• _Input rows_:

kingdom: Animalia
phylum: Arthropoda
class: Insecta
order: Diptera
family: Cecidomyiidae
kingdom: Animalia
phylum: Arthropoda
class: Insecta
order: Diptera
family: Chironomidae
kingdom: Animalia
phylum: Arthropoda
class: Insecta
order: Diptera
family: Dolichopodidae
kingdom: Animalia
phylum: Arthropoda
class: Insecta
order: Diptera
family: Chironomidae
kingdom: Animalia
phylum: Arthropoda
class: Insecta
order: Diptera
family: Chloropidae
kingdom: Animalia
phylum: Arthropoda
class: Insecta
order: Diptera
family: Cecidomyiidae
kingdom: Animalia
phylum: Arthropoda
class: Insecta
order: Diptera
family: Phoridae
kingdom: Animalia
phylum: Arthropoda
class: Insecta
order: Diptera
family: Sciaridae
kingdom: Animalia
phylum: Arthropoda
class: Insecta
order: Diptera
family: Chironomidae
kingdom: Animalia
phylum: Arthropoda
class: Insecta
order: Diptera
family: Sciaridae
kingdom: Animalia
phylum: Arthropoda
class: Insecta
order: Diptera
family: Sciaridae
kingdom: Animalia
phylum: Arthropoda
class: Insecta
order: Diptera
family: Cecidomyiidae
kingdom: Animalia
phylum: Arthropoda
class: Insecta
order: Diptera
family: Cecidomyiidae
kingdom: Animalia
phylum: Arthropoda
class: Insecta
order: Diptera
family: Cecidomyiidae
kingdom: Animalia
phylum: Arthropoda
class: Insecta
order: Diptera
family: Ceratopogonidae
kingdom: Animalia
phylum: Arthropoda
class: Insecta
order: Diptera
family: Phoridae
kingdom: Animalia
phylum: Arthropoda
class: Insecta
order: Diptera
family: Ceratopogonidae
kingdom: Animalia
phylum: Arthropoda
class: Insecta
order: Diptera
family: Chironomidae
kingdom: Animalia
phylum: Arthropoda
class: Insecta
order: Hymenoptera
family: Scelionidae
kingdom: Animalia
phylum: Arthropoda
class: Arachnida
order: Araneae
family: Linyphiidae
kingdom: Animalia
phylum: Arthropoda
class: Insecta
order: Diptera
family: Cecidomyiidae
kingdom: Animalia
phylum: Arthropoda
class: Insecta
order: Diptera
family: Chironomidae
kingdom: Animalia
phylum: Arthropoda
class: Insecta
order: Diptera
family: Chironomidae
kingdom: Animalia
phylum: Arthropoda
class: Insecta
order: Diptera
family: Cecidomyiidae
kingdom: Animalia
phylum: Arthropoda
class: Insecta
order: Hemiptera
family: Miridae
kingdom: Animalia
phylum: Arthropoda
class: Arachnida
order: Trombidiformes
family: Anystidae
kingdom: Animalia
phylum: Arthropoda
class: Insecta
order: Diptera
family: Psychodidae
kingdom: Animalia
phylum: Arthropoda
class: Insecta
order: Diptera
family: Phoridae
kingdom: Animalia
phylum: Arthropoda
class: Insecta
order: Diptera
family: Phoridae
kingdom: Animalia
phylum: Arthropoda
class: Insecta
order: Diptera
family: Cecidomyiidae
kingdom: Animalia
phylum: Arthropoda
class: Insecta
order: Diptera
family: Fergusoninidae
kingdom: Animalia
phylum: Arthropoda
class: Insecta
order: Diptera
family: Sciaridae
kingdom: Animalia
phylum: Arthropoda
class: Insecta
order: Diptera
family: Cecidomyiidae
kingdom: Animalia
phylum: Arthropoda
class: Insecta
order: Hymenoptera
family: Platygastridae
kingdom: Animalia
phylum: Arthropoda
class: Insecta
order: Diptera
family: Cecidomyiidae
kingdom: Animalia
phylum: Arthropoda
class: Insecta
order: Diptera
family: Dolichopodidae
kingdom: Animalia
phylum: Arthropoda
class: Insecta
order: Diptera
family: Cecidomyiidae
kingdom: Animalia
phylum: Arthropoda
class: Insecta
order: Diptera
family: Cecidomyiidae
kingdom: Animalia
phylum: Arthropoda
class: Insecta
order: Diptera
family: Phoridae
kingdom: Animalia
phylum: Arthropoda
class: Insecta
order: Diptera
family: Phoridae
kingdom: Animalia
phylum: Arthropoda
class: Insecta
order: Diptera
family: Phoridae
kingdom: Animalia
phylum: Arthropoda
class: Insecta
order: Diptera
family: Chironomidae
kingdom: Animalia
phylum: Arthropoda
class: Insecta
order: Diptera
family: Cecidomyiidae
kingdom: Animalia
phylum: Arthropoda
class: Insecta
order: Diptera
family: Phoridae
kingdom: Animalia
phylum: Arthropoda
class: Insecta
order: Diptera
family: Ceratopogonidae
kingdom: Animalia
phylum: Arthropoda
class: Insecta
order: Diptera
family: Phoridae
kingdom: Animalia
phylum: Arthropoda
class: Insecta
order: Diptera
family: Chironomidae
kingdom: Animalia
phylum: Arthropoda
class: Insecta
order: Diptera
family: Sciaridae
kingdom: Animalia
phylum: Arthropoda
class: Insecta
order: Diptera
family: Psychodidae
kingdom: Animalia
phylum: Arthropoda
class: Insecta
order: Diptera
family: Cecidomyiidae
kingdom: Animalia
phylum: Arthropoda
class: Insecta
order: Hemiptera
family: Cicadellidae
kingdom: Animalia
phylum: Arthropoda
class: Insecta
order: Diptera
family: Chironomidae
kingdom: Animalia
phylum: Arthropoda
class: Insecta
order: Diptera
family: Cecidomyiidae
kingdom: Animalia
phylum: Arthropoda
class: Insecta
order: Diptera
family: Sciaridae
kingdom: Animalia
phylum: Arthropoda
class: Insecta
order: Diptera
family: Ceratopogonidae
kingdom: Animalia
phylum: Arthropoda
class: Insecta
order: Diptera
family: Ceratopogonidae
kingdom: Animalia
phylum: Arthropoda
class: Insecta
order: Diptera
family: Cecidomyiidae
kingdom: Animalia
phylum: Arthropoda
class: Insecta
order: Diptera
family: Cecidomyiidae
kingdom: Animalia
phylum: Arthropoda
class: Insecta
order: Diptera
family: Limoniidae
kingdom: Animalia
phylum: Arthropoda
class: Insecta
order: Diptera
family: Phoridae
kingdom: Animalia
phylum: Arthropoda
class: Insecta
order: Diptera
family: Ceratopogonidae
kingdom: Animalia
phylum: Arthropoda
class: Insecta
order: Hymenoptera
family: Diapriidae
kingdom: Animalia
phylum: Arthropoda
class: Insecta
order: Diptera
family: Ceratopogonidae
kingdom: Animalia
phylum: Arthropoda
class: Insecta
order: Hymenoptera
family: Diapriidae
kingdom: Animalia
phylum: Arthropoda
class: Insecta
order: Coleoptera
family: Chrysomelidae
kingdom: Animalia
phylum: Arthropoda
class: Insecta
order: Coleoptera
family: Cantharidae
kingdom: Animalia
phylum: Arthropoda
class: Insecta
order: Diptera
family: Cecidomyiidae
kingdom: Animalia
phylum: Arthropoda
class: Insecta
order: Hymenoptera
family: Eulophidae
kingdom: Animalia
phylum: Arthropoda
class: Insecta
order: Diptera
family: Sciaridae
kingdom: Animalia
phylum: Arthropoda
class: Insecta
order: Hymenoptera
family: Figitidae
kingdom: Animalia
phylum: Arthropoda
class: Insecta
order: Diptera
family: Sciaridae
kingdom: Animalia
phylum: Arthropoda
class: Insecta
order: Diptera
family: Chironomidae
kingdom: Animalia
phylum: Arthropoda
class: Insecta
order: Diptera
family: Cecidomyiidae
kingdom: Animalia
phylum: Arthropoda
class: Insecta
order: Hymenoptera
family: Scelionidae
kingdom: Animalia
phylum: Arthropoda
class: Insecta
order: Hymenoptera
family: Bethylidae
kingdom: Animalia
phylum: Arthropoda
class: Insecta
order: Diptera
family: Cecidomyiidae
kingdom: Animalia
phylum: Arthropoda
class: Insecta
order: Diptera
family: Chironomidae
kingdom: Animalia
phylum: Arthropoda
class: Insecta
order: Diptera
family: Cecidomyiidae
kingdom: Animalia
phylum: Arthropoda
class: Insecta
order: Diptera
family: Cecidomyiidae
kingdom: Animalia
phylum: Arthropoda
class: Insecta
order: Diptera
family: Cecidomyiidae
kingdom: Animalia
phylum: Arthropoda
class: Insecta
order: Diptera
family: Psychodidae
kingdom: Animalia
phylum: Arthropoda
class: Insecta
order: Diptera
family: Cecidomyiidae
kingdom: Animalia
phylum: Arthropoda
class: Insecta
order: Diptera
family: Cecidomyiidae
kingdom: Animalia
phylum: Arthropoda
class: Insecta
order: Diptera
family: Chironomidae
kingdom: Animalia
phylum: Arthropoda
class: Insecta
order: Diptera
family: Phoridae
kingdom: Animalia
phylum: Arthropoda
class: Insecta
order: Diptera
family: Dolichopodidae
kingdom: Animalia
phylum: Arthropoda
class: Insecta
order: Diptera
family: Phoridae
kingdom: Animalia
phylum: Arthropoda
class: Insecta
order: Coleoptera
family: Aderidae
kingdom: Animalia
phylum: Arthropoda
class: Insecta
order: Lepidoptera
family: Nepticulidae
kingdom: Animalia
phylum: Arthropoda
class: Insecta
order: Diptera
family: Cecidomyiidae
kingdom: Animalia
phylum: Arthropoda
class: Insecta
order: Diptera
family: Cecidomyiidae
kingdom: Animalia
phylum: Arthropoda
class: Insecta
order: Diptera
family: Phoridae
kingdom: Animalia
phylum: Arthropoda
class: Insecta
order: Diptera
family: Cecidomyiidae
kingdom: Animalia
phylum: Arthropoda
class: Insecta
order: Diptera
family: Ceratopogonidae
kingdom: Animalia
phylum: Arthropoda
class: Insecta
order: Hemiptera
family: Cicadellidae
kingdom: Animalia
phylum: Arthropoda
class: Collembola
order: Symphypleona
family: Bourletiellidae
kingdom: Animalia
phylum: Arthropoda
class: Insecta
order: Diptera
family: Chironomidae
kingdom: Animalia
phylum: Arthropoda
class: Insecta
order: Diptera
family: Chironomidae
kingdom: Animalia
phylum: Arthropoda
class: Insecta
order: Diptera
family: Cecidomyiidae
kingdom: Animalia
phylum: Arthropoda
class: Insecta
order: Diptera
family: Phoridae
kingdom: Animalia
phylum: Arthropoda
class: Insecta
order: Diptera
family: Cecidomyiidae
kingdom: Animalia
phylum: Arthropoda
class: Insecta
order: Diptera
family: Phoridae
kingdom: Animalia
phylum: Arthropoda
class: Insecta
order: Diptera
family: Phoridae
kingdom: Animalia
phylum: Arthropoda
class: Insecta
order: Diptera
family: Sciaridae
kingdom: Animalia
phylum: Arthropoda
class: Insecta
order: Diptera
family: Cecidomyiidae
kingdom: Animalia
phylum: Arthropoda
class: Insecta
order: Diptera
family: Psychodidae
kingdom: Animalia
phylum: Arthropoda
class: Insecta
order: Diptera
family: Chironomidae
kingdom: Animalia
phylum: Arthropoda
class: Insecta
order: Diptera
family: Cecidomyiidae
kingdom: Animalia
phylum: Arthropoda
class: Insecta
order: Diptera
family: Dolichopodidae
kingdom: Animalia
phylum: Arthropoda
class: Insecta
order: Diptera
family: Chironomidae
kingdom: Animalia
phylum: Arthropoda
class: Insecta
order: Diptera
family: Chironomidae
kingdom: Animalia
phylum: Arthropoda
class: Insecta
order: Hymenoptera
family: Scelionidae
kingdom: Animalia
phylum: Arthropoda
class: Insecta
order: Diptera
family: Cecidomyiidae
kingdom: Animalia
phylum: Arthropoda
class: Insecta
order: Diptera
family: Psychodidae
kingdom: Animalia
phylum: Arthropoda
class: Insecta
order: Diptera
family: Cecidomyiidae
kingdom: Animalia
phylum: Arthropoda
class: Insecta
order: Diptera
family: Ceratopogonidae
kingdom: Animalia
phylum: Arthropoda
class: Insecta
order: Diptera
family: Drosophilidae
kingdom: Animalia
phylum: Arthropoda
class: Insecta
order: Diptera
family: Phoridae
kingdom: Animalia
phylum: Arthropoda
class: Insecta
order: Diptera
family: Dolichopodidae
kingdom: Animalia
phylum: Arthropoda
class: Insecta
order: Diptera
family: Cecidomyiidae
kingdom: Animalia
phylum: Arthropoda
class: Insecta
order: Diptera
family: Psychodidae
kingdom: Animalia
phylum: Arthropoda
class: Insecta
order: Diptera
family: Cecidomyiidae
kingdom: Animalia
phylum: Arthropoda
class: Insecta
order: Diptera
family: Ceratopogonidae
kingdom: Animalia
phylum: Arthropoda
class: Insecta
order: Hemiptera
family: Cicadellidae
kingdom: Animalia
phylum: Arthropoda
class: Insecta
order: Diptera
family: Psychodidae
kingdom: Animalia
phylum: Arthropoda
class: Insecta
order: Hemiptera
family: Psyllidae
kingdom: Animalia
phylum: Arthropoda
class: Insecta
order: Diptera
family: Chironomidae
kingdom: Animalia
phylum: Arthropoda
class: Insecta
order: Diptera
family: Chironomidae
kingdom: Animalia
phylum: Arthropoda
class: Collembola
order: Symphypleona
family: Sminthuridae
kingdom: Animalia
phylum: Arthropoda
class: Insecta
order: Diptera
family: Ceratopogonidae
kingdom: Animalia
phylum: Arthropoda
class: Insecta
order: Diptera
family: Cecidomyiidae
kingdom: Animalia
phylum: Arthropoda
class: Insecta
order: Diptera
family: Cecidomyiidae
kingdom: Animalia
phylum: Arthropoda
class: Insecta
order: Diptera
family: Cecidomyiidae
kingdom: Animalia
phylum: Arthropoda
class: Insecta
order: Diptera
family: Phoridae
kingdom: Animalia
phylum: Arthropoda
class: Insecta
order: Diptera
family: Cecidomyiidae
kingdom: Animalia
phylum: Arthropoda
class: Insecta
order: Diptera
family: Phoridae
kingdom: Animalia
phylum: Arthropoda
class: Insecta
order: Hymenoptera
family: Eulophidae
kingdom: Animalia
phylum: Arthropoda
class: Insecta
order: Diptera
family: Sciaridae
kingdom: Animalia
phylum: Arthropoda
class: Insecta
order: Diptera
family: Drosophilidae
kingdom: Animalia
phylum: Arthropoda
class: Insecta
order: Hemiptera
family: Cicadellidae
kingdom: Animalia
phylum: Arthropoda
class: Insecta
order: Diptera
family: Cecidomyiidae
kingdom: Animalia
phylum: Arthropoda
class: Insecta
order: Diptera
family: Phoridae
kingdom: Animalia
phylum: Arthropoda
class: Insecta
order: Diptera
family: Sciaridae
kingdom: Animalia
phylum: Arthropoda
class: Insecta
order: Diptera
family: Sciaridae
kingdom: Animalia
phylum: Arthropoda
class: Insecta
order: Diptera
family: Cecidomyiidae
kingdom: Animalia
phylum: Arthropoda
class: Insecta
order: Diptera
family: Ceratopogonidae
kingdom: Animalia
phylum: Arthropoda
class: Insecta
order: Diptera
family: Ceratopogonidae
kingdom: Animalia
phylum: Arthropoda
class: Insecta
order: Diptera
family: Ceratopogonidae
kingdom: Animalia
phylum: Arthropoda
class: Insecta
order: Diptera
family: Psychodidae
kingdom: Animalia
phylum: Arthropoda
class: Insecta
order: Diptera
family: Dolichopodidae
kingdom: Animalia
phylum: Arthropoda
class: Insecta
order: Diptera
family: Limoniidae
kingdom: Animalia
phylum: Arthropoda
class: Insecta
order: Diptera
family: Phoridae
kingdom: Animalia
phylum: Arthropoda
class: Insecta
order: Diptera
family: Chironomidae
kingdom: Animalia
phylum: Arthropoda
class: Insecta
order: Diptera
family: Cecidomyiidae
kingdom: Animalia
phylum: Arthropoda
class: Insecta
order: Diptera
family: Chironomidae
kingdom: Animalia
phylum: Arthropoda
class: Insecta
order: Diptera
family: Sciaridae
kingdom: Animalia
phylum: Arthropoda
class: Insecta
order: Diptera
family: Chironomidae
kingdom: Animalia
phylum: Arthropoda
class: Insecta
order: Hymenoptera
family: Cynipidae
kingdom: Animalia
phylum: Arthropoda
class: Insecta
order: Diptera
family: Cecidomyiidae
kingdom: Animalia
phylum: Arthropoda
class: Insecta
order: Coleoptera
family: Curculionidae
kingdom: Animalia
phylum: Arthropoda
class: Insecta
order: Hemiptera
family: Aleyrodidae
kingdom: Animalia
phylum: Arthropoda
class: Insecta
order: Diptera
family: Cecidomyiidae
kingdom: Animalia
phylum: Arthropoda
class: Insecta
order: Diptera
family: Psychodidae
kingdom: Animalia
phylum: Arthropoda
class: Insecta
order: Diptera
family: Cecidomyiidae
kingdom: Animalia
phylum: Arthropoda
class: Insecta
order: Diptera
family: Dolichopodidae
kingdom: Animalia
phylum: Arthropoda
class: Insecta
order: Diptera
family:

• _Written problem_:
Reproduce the material above verbatim, starting at the line containing "family: Curculionidae" and continuing through the final line of the material.

• _The completed task_:
family: Curculionidae
kingdom: Animalia
phylum: Arthropoda
class: Insecta
order: Hemiptera
family: Aleyrodidae
kingdom: Animalia
phylum: Arthropoda
class: Insecta
order: Diptera
family: Cecidomyiidae
kingdom: Animalia
phylum: Arthropoda
class: Insecta
order: Diptera
family: Psychodidae
kingdom: Animalia
phylum: Arthropoda
class: Insecta
order: Diptera
family: Cecidomyiidae
kingdom: Animalia
phylum: Arthropoda
class: Insecta
order: Diptera
family: Dolichopodidae
kingdom: Animalia
phylum: Arthropoda
class: Insecta
order: Diptera
family:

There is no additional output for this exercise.